Cabin adjustable headlights - allows you to point the beam down when carrying a heavy load, improving night time road safety for you and other cars by reducing dazzle.

Fuel tank - placed between the rear wheels to provide maximum protection in a rear or sideways collision.

Cargo lugs - there are four lugs in the cargo area designed to tie down large objects or luggage to prevent it moving forward in a collision.

Brake lights - twin brake lights and high centre light with sensors to let you know when one has blown.

Traction Control System - optional and allows you to maintain maximum driving power to the wheels without wheelspin.
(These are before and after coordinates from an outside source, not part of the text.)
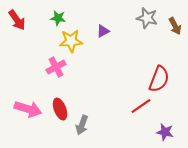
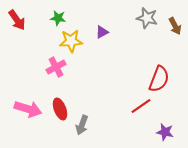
purple triangle: moved 1 px left, 1 px down
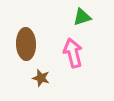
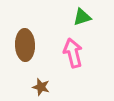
brown ellipse: moved 1 px left, 1 px down
brown star: moved 9 px down
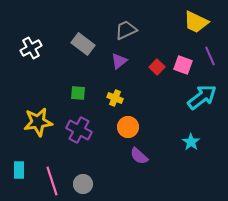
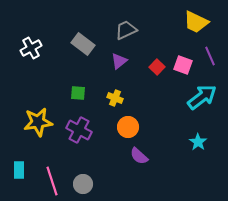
cyan star: moved 7 px right
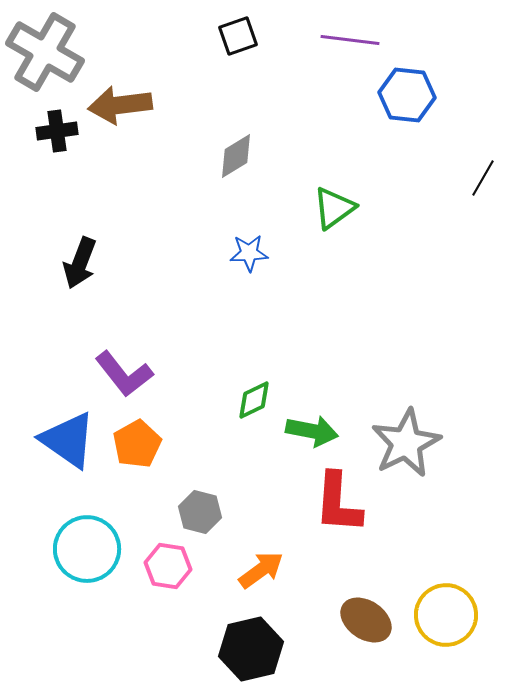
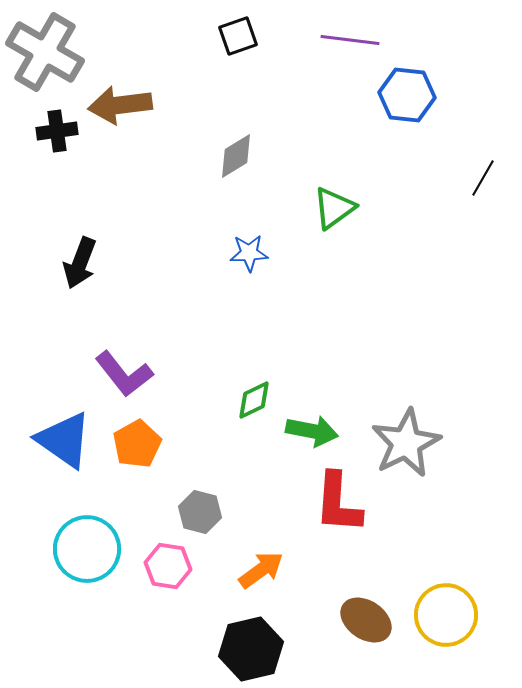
blue triangle: moved 4 px left
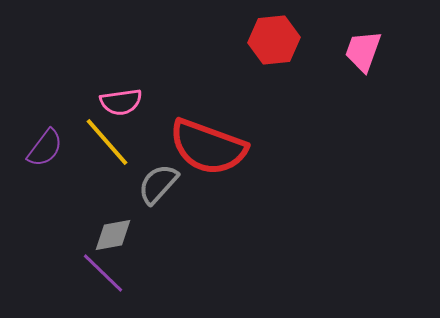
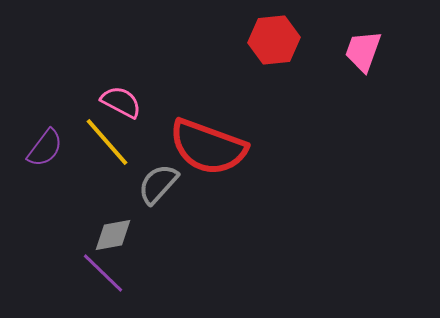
pink semicircle: rotated 144 degrees counterclockwise
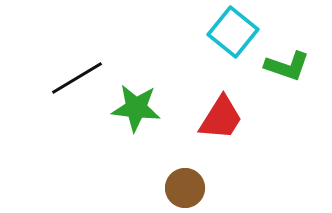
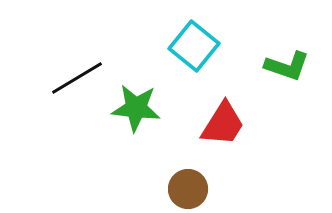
cyan square: moved 39 px left, 14 px down
red trapezoid: moved 2 px right, 6 px down
brown circle: moved 3 px right, 1 px down
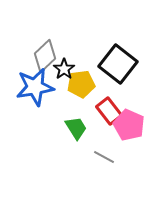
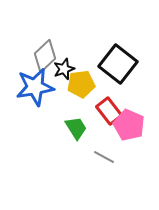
black star: rotated 15 degrees clockwise
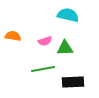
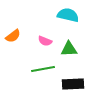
orange semicircle: rotated 133 degrees clockwise
pink semicircle: rotated 40 degrees clockwise
green triangle: moved 4 px right, 1 px down
black rectangle: moved 2 px down
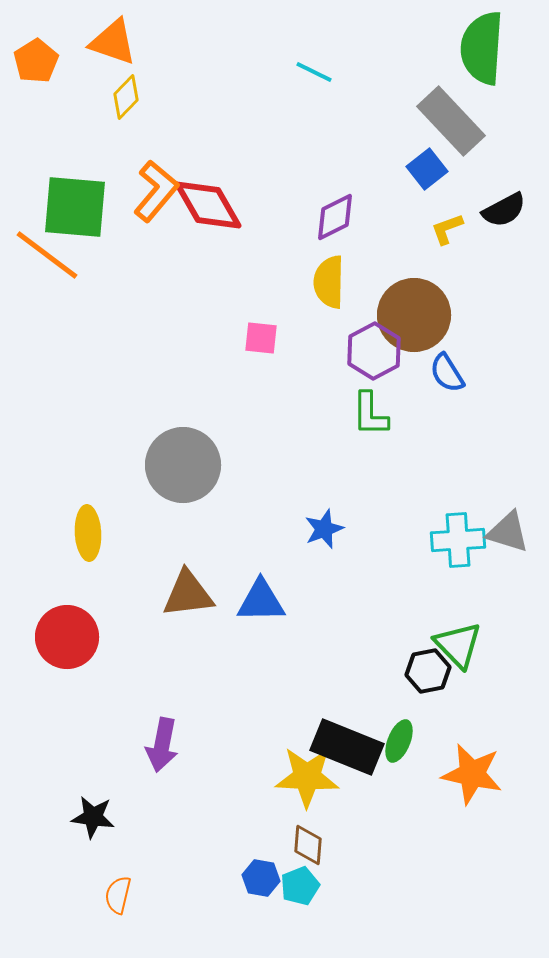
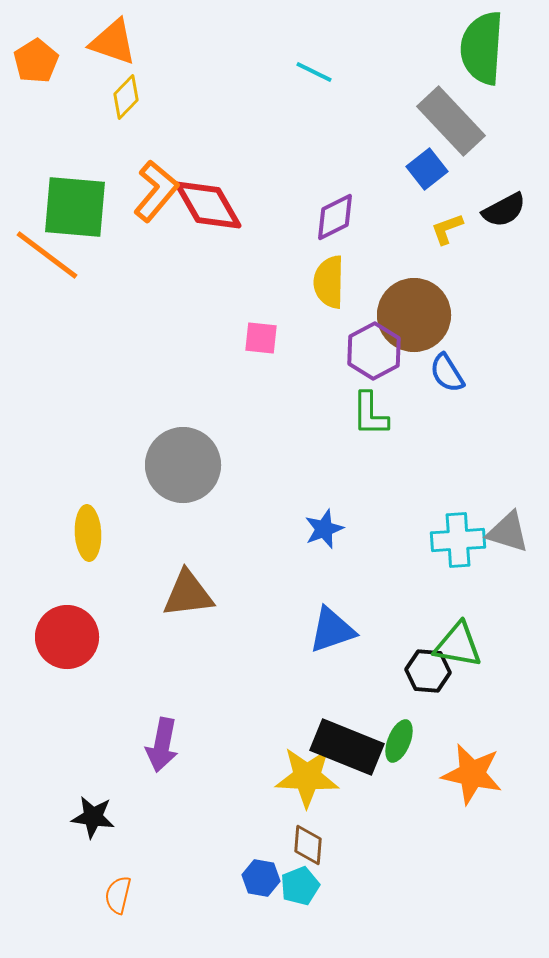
blue triangle: moved 71 px right, 29 px down; rotated 18 degrees counterclockwise
green triangle: rotated 36 degrees counterclockwise
black hexagon: rotated 15 degrees clockwise
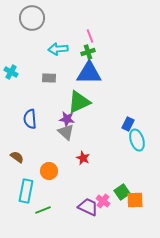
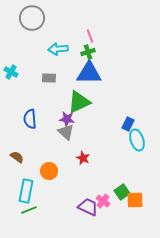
green line: moved 14 px left
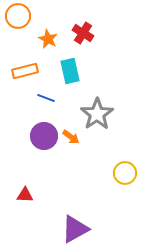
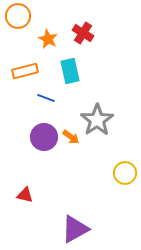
gray star: moved 6 px down
purple circle: moved 1 px down
red triangle: rotated 12 degrees clockwise
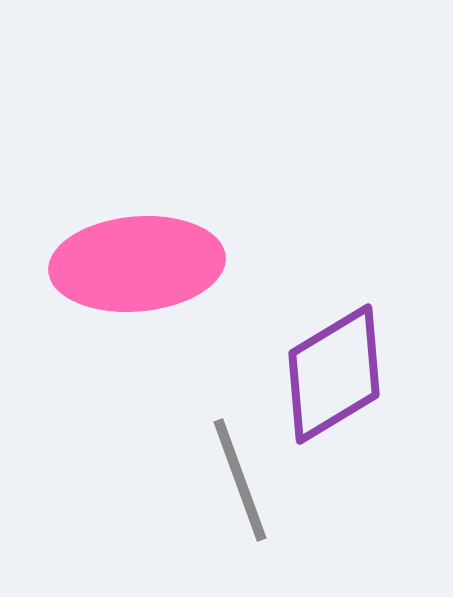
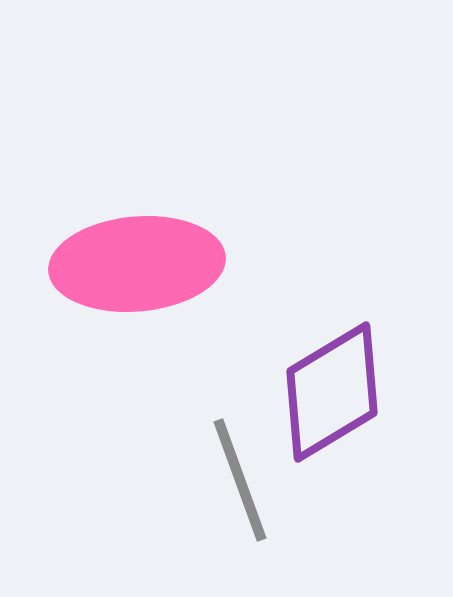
purple diamond: moved 2 px left, 18 px down
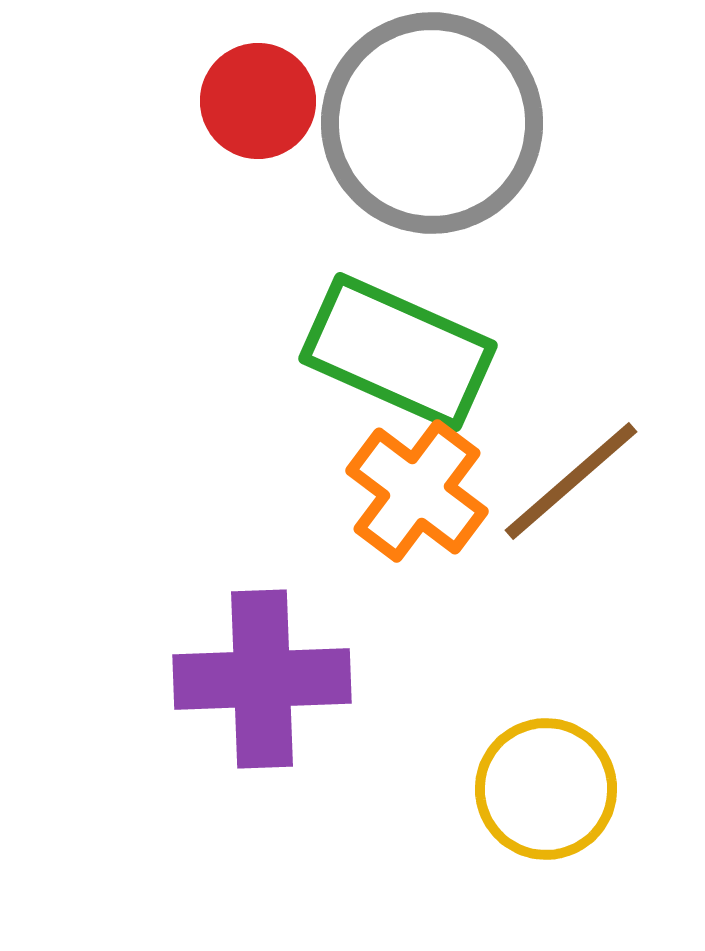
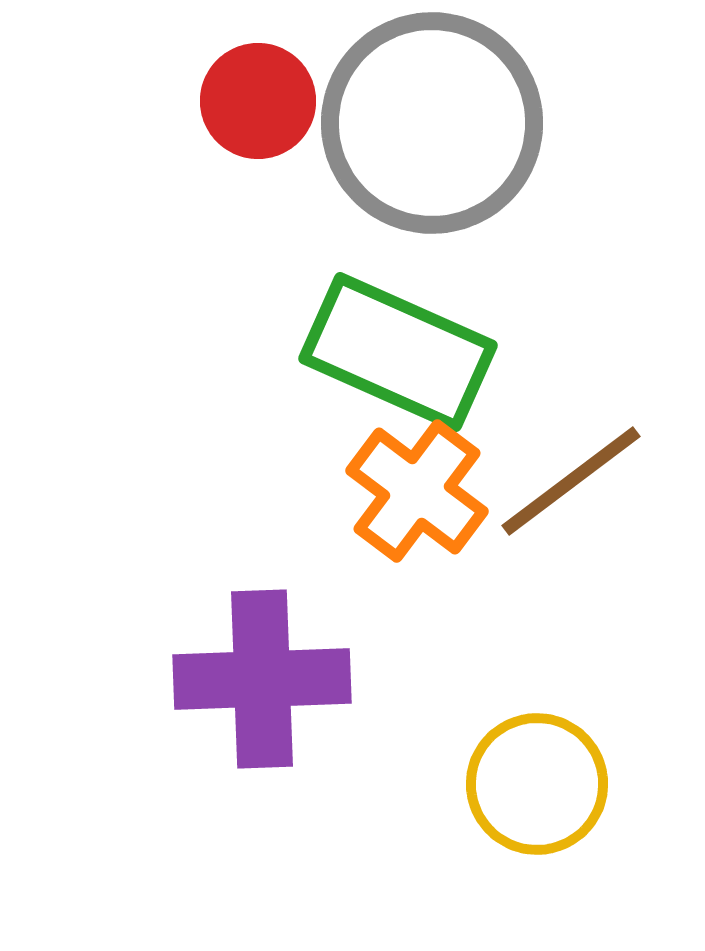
brown line: rotated 4 degrees clockwise
yellow circle: moved 9 px left, 5 px up
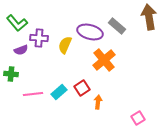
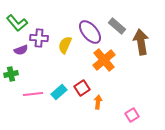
brown arrow: moved 8 px left, 25 px down
purple ellipse: rotated 35 degrees clockwise
green cross: rotated 16 degrees counterclockwise
pink square: moved 6 px left, 3 px up
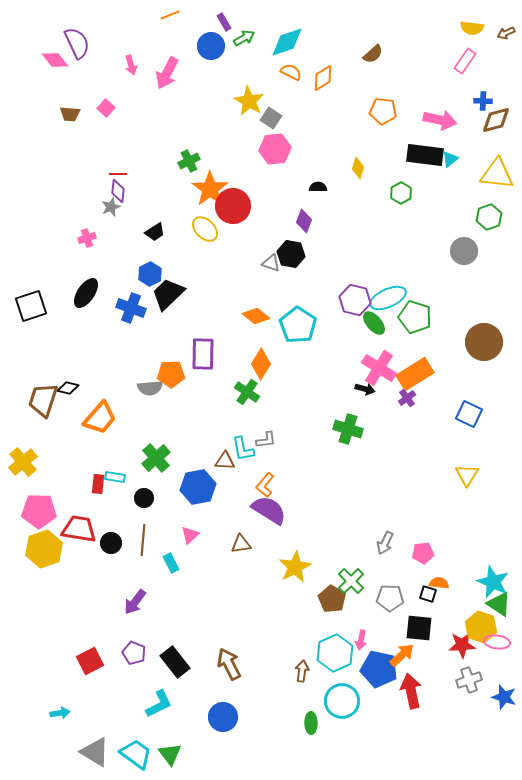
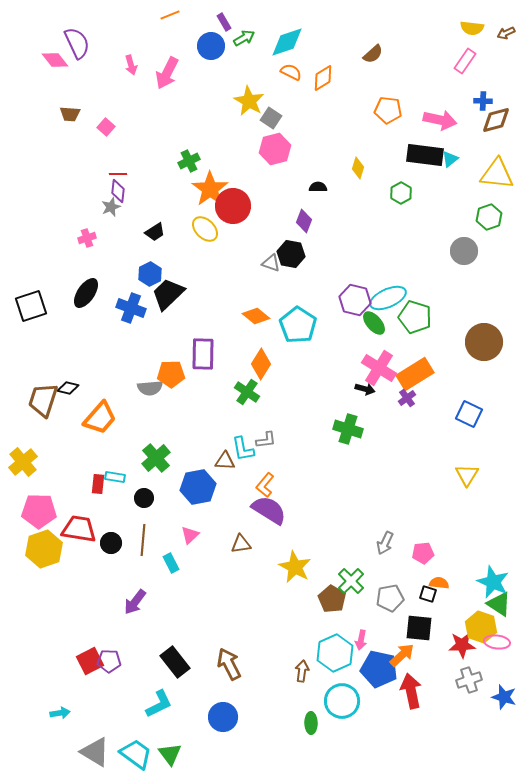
pink square at (106, 108): moved 19 px down
orange pentagon at (383, 111): moved 5 px right, 1 px up
pink hexagon at (275, 149): rotated 8 degrees counterclockwise
yellow star at (295, 567): rotated 16 degrees counterclockwise
gray pentagon at (390, 598): rotated 12 degrees counterclockwise
purple pentagon at (134, 653): moved 25 px left, 8 px down; rotated 20 degrees counterclockwise
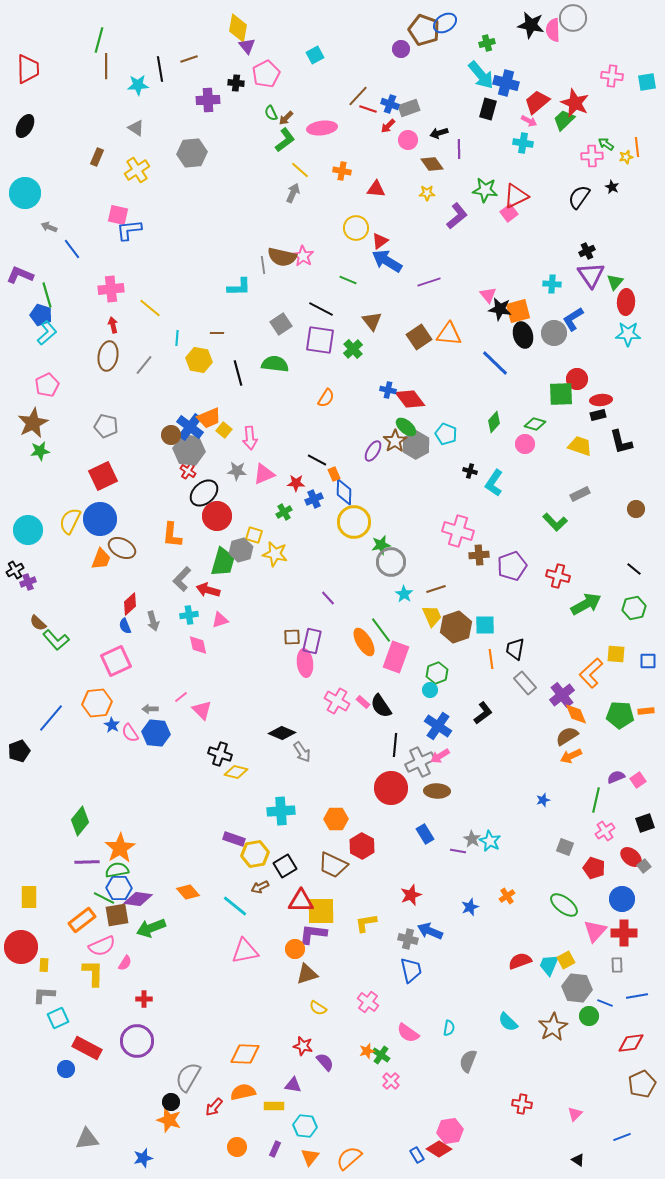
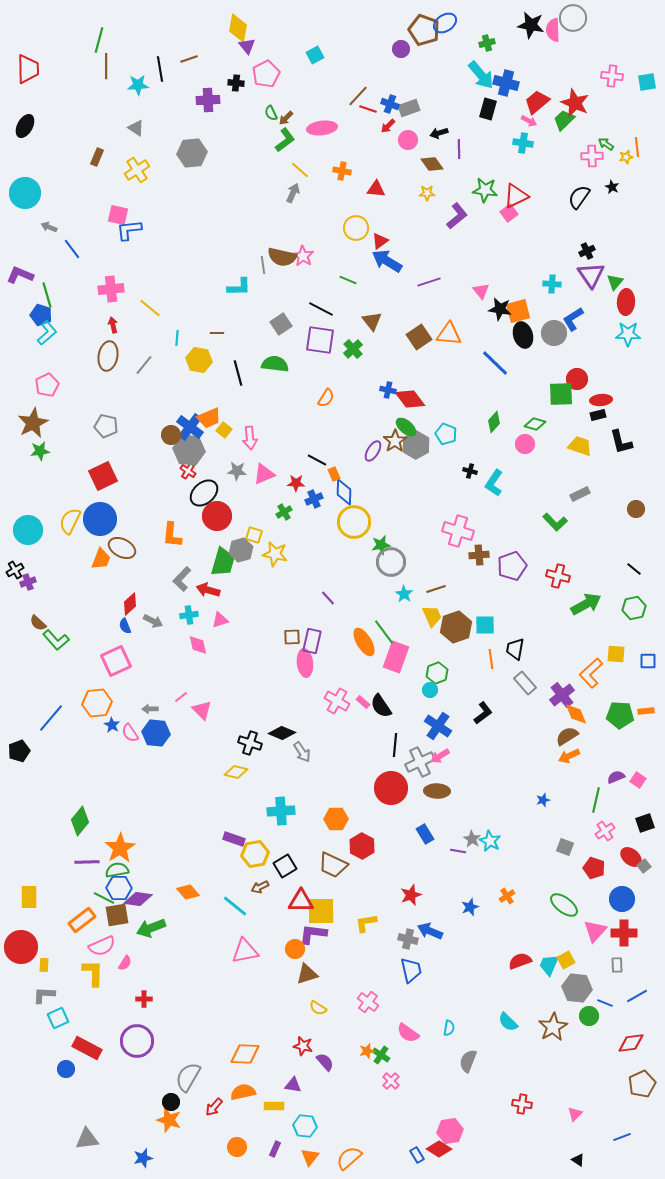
pink triangle at (488, 295): moved 7 px left, 4 px up
gray arrow at (153, 621): rotated 48 degrees counterclockwise
green line at (381, 630): moved 3 px right, 2 px down
black cross at (220, 754): moved 30 px right, 11 px up
orange arrow at (571, 756): moved 2 px left
pink square at (638, 780): rotated 21 degrees counterclockwise
blue line at (637, 996): rotated 20 degrees counterclockwise
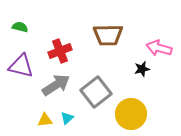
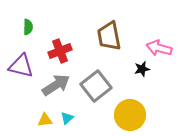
green semicircle: moved 8 px right; rotated 77 degrees clockwise
brown trapezoid: moved 1 px right, 1 px down; rotated 80 degrees clockwise
gray square: moved 6 px up
yellow circle: moved 1 px left, 1 px down
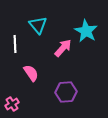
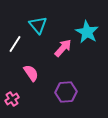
cyan star: moved 1 px right, 1 px down
white line: rotated 36 degrees clockwise
pink cross: moved 5 px up
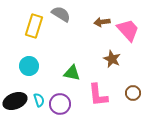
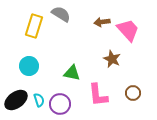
black ellipse: moved 1 px right, 1 px up; rotated 15 degrees counterclockwise
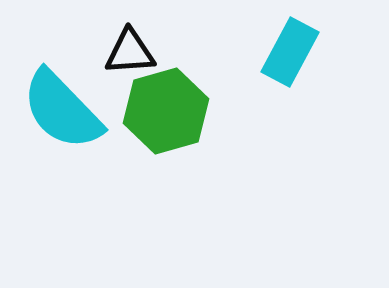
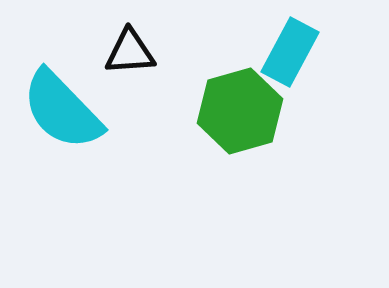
green hexagon: moved 74 px right
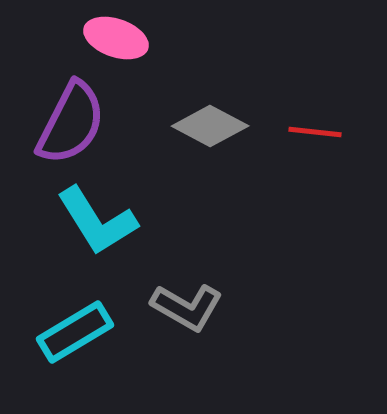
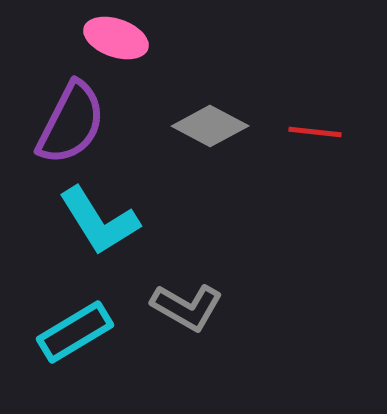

This is especially useful in wet and slippery conditions.

Outside temperature sensor - warns of black ice conditions.

Black Panel display - lights only necessary instruments as required to enhance night driving.

Heated mirrors - allows better vision when frosty.

Crash pulse data recorders - only fitted to Scandinavian Saabs, this device is the equivalent of an aircraft black box, measuring the seconds before and after a crash to help Saab build safer cars by analysing the data and building upon that knowledge.

Headlight washer/wipers - another Saab first, these ensure that your driving lights are not dirty, giving better light and allowing others to see you better.

There are many other innovations and items that make Saabs safe, but there is not enough room to include them all here. Rest assured that when you buy a Saab, you are driving the product of an ongoing safety program that has produced some of the world's safest cars and continues to do so. Hopefully I have highlighted in more detail than normal the safety features of Saabs. In conclusion, here is a list of the worst safety concepts I have seen in cars. How many of them are in your car?

Wind down windows that do not fully retract, or worse still retract at an angle like Subaru or Mitsubishi, leaving the sharp edge at perfect head strike height.

Plastic bumpers which are good for absolutely nothing except higher insurance premiums.

Hard interior armrests that do terrible kidney and spleen damage in a side collision.

Under dash equipment which in a frontal collision will slice and dice your legs.

Poor seat belt geometry which doesn't sit where it should. Twists in the seat belt on receipt from the manufacturer (don't laugh, I've seen it!) which can't be removed.

Airbags fitted without a proper safety cage inherent in the car (most manufacturers are guilty of this which is a terrible thing).

Drum brakes. If these are fitted, you can be sure the manufacturer doesn't care about your safety.

Cheap tyres. These may or may not be your fault, but you can correct it, so do it!

No centre lap/sash seat belt.

Poorly designed interiors with hard edges or flimsy seats.